Directive
Copy all the entries word for word, but omit the pictures.

Extracted material

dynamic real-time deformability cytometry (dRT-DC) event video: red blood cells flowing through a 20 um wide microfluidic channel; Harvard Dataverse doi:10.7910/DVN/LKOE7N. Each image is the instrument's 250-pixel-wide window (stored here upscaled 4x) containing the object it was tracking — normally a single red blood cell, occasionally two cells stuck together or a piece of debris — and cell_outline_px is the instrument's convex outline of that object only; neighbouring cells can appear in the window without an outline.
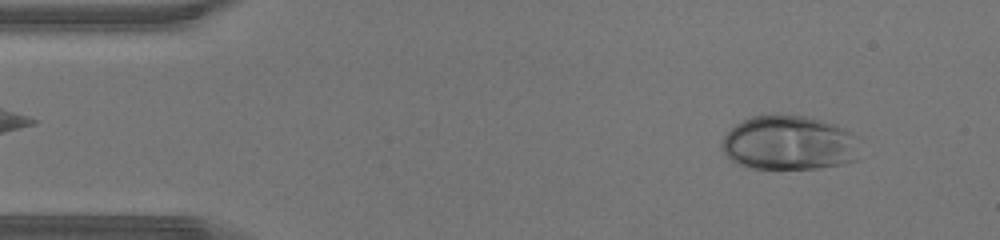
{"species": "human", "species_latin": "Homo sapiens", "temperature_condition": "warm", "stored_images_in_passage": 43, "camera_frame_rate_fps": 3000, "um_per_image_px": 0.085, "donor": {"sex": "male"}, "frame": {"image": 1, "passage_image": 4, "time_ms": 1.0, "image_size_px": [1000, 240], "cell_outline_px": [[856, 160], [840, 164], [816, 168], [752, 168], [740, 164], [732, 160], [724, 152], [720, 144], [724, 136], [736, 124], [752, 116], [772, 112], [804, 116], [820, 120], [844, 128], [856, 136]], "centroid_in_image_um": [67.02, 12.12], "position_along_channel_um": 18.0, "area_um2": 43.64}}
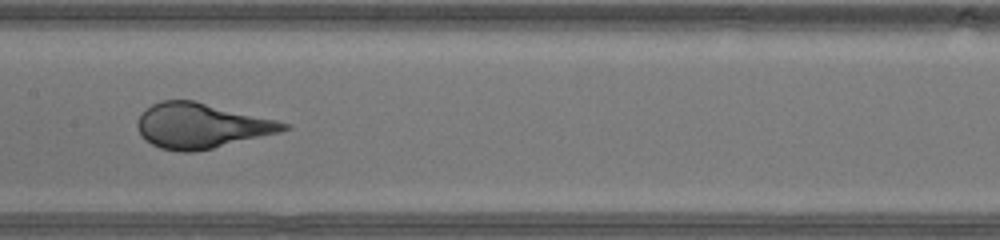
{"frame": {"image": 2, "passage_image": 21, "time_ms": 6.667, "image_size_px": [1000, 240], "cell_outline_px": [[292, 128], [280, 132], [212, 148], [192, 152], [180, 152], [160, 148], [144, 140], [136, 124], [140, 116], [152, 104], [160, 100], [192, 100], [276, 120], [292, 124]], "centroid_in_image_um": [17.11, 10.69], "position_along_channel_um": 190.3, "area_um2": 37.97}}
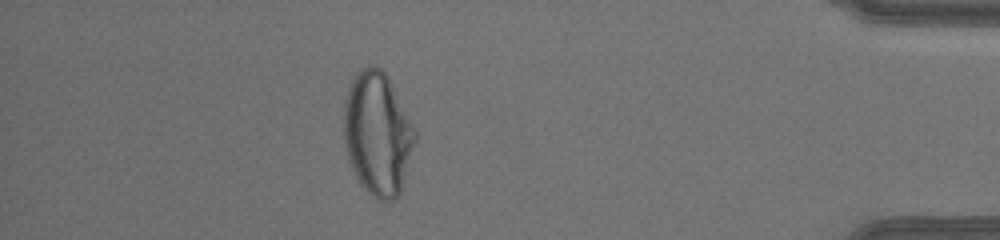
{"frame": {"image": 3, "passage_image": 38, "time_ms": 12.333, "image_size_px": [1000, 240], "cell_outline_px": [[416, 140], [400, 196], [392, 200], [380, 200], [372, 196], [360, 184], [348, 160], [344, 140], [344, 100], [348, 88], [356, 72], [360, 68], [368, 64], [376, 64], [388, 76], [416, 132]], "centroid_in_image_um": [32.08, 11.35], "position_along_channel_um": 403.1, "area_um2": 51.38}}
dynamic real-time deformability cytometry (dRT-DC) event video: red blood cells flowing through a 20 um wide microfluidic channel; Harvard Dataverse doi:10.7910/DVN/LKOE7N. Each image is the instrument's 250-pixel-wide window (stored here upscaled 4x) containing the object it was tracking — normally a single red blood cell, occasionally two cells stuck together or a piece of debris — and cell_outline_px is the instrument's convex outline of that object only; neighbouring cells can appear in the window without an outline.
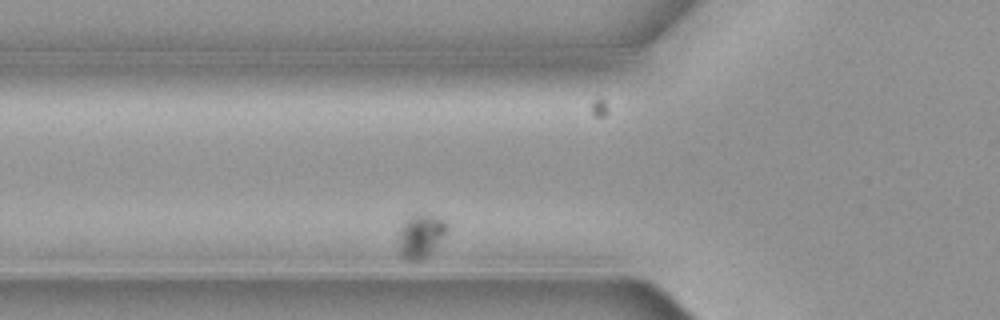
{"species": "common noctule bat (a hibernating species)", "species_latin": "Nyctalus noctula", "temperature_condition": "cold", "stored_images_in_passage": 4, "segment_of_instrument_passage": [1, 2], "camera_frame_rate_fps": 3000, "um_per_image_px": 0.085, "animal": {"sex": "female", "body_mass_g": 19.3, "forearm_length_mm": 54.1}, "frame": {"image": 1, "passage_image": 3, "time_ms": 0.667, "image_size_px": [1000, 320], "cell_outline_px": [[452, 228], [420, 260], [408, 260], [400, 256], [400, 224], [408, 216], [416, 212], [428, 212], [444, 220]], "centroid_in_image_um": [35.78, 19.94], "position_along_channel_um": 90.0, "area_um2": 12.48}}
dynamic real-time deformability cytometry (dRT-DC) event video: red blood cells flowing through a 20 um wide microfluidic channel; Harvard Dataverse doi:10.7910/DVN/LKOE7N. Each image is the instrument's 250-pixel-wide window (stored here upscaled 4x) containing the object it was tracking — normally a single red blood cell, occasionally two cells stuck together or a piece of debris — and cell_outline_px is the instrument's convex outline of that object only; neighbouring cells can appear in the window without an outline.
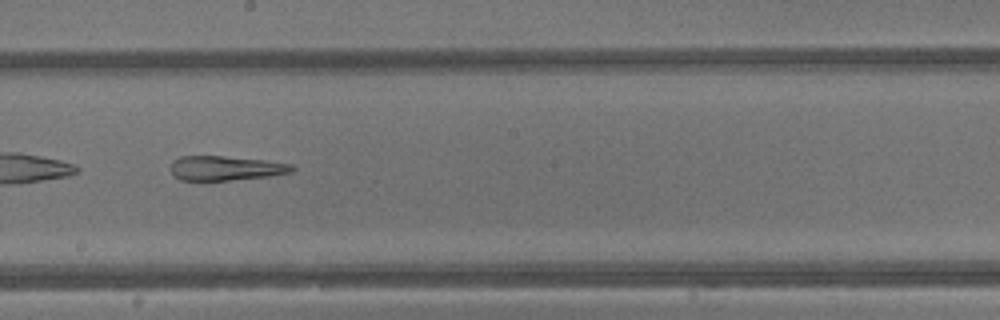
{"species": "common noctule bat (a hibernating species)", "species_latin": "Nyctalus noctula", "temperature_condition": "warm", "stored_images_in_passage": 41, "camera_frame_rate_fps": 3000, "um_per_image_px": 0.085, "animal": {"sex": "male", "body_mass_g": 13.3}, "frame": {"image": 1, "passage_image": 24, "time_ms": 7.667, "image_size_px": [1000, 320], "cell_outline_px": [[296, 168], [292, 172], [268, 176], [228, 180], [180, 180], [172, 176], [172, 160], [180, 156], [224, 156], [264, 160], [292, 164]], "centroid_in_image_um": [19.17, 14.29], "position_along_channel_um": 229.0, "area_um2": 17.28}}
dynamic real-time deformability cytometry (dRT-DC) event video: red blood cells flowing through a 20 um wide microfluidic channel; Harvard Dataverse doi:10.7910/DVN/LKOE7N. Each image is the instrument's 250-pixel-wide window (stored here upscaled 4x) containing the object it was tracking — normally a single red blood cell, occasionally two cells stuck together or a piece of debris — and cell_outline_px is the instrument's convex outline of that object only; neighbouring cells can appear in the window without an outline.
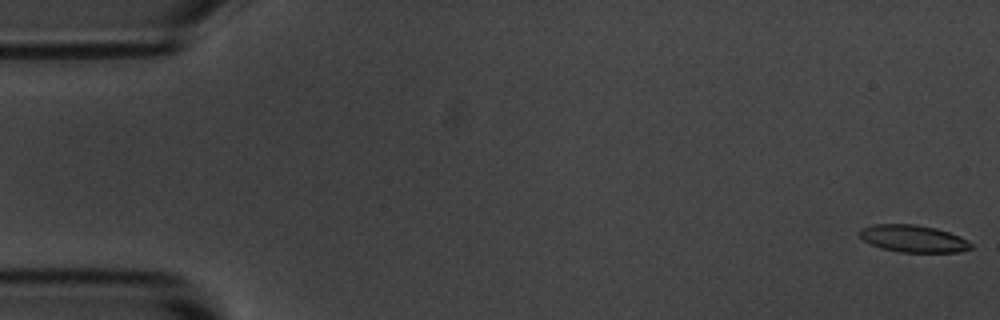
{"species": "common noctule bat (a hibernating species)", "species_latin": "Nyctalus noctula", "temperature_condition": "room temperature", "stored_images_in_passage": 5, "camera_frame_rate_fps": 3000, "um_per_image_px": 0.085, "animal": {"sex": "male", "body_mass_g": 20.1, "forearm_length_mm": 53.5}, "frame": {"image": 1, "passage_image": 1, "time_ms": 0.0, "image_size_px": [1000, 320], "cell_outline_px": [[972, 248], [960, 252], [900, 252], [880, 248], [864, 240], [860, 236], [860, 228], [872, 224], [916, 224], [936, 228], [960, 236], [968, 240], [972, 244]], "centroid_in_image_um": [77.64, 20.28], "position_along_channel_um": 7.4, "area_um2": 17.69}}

Exercise solution
dynamic real-time deformability cytometry (dRT-DC) event video: red blood cells flowing through a 20 um wide microfluidic channel; Harvard Dataverse doi:10.7910/DVN/LKOE7N. Each image is the instrument's 250-pixel-wide window (stored here upscaled 4x) containing the object it was tracking — normally a single red blood cell, occasionally two cells stuck together or a piece of debris — and cell_outline_px is the instrument's convex outline of that object only; neighbouring cells can appear in the window without an outline.
{"species": "human", "species_latin": "Homo sapiens", "temperature_condition": "warm", "stored_images_in_passage": 43, "camera_frame_rate_fps": 3000, "um_per_image_px": 0.085, "donor": {"sex": "male"}, "frame": {"image": 1, "passage_image": 4, "time_ms": 1.0, "image_size_px": [1000, 240], "cell_outline_px": [[856, 160], [840, 164], [816, 168], [752, 168], [740, 164], [732, 160], [724, 152], [720, 144], [724, 136], [736, 124], [752, 116], [772, 112], [804, 116], [820, 120], [844, 128], [856, 136]], "centroid_in_image_um": [67.02, 12.12], "position_along_channel_um": 18.0, "area_um2": 43.64}}
{"frame": {"image": 2, "passage_image": 21, "time_ms": 6.667, "image_size_px": [1000, 240], "cell_outline_px": [[292, 128], [280, 132], [212, 148], [192, 152], [180, 152], [160, 148], [144, 140], [136, 124], [140, 116], [152, 104], [160, 100], [192, 100], [276, 120], [292, 124]], "centroid_in_image_um": [17.11, 10.69], "position_along_channel_um": 190.3, "area_um2": 37.97}}
{"frame": {"image": 3, "passage_image": 38, "time_ms": 12.333, "image_size_px": [1000, 240], "cell_outline_px": [[416, 140], [400, 196], [392, 200], [380, 200], [372, 196], [360, 184], [348, 160], [344, 140], [344, 100], [348, 88], [356, 72], [360, 68], [368, 64], [376, 64], [388, 76], [416, 132]], "centroid_in_image_um": [32.08, 11.35], "position_along_channel_um": 403.1, "area_um2": 51.38}}
dynamic real-time deformability cytometry (dRT-DC) event video: red blood cells flowing through a 20 um wide microfluidic channel; Harvard Dataverse doi:10.7910/DVN/LKOE7N. Each image is the instrument's 250-pixel-wide window (stored here upscaled 4x) containing the object it was tracking — normally a single red blood cell, occasionally two cells stuck together or a piece of debris — and cell_outline_px is the instrument's convex outline of that object only; neighbouring cells can appear in the window without an outline.
{"species": "common noctule bat (a hibernating species)", "species_latin": "Nyctalus noctula", "temperature_condition": "cold", "stored_images_in_passage": 4, "segment_of_instrument_passage": [1, 2], "camera_frame_rate_fps": 3000, "um_per_image_px": 0.085, "animal": {"sex": "female", "body_mass_g": 19.3, "forearm_length_mm": 54.1}, "frame": {"image": 1, "passage_image": 3, "time_ms": 0.667, "image_size_px": [1000, 320], "cell_outline_px": [[452, 228], [420, 260], [408, 260], [400, 256], [400, 224], [408, 216], [416, 212], [428, 212], [444, 220]], "centroid_in_image_um": [35.78, 19.94], "position_along_channel_um": 90.0, "area_um2": 12.48}}
dynamic real-time deformability cytometry (dRT-DC) event video: red blood cells flowing through a 20 um wide microfluidic channel; Harvard Dataverse doi:10.7910/DVN/LKOE7N. Each image is the instrument's 250-pixel-wide window (stored here upscaled 4x) containing the object it was tracking — normally a single red blood cell, occasionally two cells stuck together or a piece of debris — and cell_outline_px is the instrument's convex outline of that object only; neighbouring cells can appear in the window without an outline.
{"species": "common noctule bat (a hibernating species)", "species_latin": "Nyctalus noctula", "temperature_condition": "warm", "stored_images_in_passage": 41, "camera_frame_rate_fps": 3000, "um_per_image_px": 0.085, "animal": {"sex": "male", "body_mass_g": 13.3}, "frame": {"image": 1, "passage_image": 24, "time_ms": 7.667, "image_size_px": [1000, 320], "cell_outline_px": [[296, 168], [292, 172], [268, 176], [228, 180], [180, 180], [172, 176], [172, 160], [180, 156], [224, 156], [264, 160], [292, 164]], "centroid_in_image_um": [19.17, 14.29], "position_along_channel_um": 229.0, "area_um2": 17.28}}
dynamic real-time deformability cytometry (dRT-DC) event video: red blood cells flowing through a 20 um wide microfluidic channel; Harvard Dataverse doi:10.7910/DVN/LKOE7N. Each image is the instrument's 250-pixel-wide window (stored here upscaled 4x) containing the object it was tracking — normally a single red blood cell, occasionally two cells stuck together or a piece of debris — and cell_outline_px is the instrument's convex outline of that object only; neighbouring cells can appear in the window without an outline.
{"species": "common noctule bat (a hibernating species)", "species_latin": "Nyctalus noctula", "temperature_condition": "room temperature", "stored_images_in_passage": 5, "camera_frame_rate_fps": 3000, "um_per_image_px": 0.085, "animal": {"sex": "male", "body_mass_g": 20.1, "forearm_length_mm": 53.5}, "frame": {"image": 1, "passage_image": 1, "time_ms": 0.0, "image_size_px": [1000, 320], "cell_outline_px": [[972, 248], [960, 252], [900, 252], [880, 248], [864, 240], [860, 236], [860, 228], [872, 224], [916, 224], [936, 228], [960, 236], [968, 240], [972, 244]], "centroid_in_image_um": [77.64, 20.28], "position_along_channel_um": 7.4, "area_um2": 17.69}}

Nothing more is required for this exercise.